If this doesn’t convince you to be converted to post-rock, maybe a recent experience of mine might do the trick. As I was driving from my sister’s house back to my apartment, I was thinking a lot about life and how sometimes you just get a crap hand every once in a while. I’ve been trying to be the kind of person I know that I should be, but recently I’ve felt like all of my efforts have been for naught. I felt pretty down on myself and my seemingly lack of progress in the direction I want go. As I was thinking, I was listening to the song “Postcard From 1952”   by Explosions in the Sky. I had listened to that song before, but this time, I guess something clicked. As the wordless song played, the words “You’re one step closer” came into my head as I sat in my 2003 Acura going 75 down I-15 toward Provo, Utah. It was the atmosphere of hope that was created by the song that allowed me to be able to hear those words. I will forever be grateful for whatever was written on that postcard from 1952 that inspired these musicians to write this 7:06 long escape from anxiety and self-doubt.

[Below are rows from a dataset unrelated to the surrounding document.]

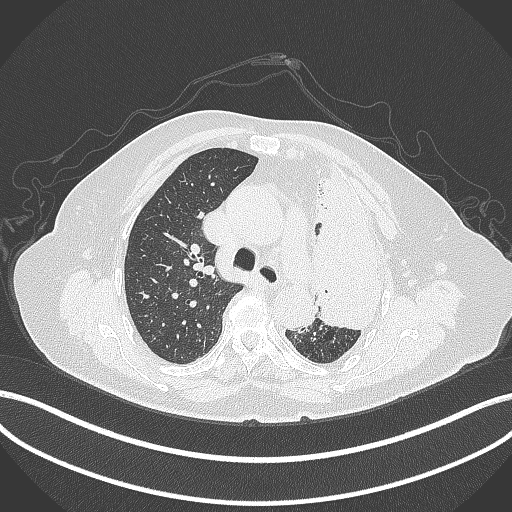
Chest CT, one axial slice. Position 272 of 399 along the scan axis. Lung window (W 1500 / L -600 HU). 1 mm slice thickness. 512 × 512 image matrix. Patient: female, 75 years. From the clinical record (not read from this slice): clinical TNM (as recorded): T3 N3 M1.
Annotated regions visible in this slice (rectangle marked by the reading radiologist):
- lung tumour (recorded histology: adenocarcinoma): bounding box (x1, y1, x2, y2) in pixels: (308, 159, 392, 339)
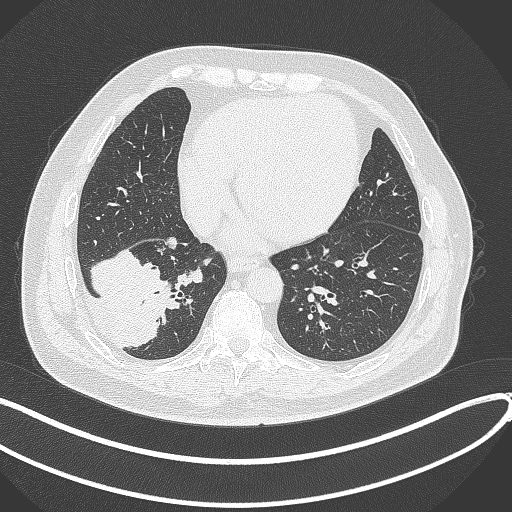
Chest CT, one axial slice; position 118 of 360 along the scan axis; reconstruction kernel B70f; lung window (W 1500 / L -600 HU); 1 mm slice thickness; 512 × 512 image matrix. Male patient, age 59 years.
Structures marked on this image (rectangle marked by the reading radiologist):
- lung tumour (recorded histology: adenocarcinoma): bounding box <88,250,181,353> (left, top, right, bottom; pixels)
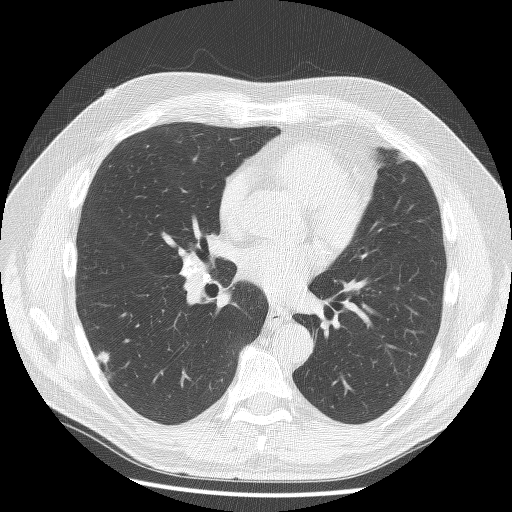
Chest CT (low-dose screening protocol), one axial image; first (baseline) screen; lung window (W 1500 / L -600 HU); lung (sharp) reconstruction kernel (BONE). Male participant, aged 61 years at enrolment.
Expert-annotated lung lesion, bounding box [x1, y1, x2, y2] px = [78, 337, 127, 387]. Screening reader's record for this exam (one nodule recorded; not confirmed to be the boxed lesion): non-calcified nodule or mass ≥4 mm, right lower lobe, 10 × 8 mm, spiculated (stellate) margins, soft tissue attenuation. Participant outcome: lung cancer diagnosed 407 days after this screen (after the second annual screen) — adenosquamous carcinoma, right lower lobe, poorly differentiated (G3), stage IV (AJCC 6th edition), 45 mm at pathology.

Each of us is different and has different experiences and interests, but we all yearn for the same things. We want to be happy, we want to feel safe, we want to feel loved. In a time when division has become the norm and words continue to be the cause of confusion, war, heartbreak, and calamity, I believe that post-rock music is the music that all of us need. Mendelssohn claims that “the music of the song alone can awaken the same ideas and the same feelings in one mind as in another, – a feeling which is not, however, expressed by the same words. Resignation, melancholy, the praise of God, a hunting-song, – one person does not form the same conception from these that another does” (269). With the diversity inherent in a world full of 7-something billion people, we need music that can connect us. We need music that doesn’t create division or destroy. We need music that is able to express those “definite thoughts” that fill our minds. We need music that provides us with the environment and atmosphere we need to feel love, joy, and hope for a better world and a better future, even when that future seems very indefinite.

Books Cited:

Letters of Felix Mendelssohn Bartholdy, from 1833 to 1847. Edited by Paul Mendelssohn Bartholdy, of Berlin; and Dr. Carl Mendelssohn Bartholdy, of Heidelberg: With Catalogue of his musical compositions compiled by Dr. Julius Rietz. Translated by Lady Wallace. Published 1864, Reprinted 1970, Books for Library Press, New York, pp. 269-271

Cox, Christoph and Daniel Warner. Audio Culture: Readings in Modern Music. “Post Rock” Simon Reynolds, pp. 358-361. Bloomsbury, 2004.